(Collection entries)
- - -

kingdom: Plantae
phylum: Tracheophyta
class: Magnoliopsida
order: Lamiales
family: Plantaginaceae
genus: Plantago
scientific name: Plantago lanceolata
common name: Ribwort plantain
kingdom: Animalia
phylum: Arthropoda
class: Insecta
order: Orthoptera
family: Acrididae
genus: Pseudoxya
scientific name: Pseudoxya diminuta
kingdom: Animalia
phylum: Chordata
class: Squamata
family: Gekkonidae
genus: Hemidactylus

- - -

● **THE EXERCISE**: Render every line of the material above as a numbered list, leaving out any blank lines.

● **REPLY**:
1. kingdom: Plantae
2. phylum: Tracheophyta
3. class: Magnoliopsida
4. order: Lamiales
5. family: Plantaginaceae
6. genus: Plantago
7. scientific name: Plantago lanceolata
8. common name: Ribwort plantain
9. kingdom: Animalia
10. phylum: Arthropoda
11. class: Insecta
12. order: Orthoptera
13. family: Acrididae
14. genus: Pseudoxya
15. scientific name: Pseudoxya diminuta
16. kingdom: Animalia
17. phylum: Chordata
18. class: Squamata
19. family: Gekkonidae
20. genus: Hemidactylus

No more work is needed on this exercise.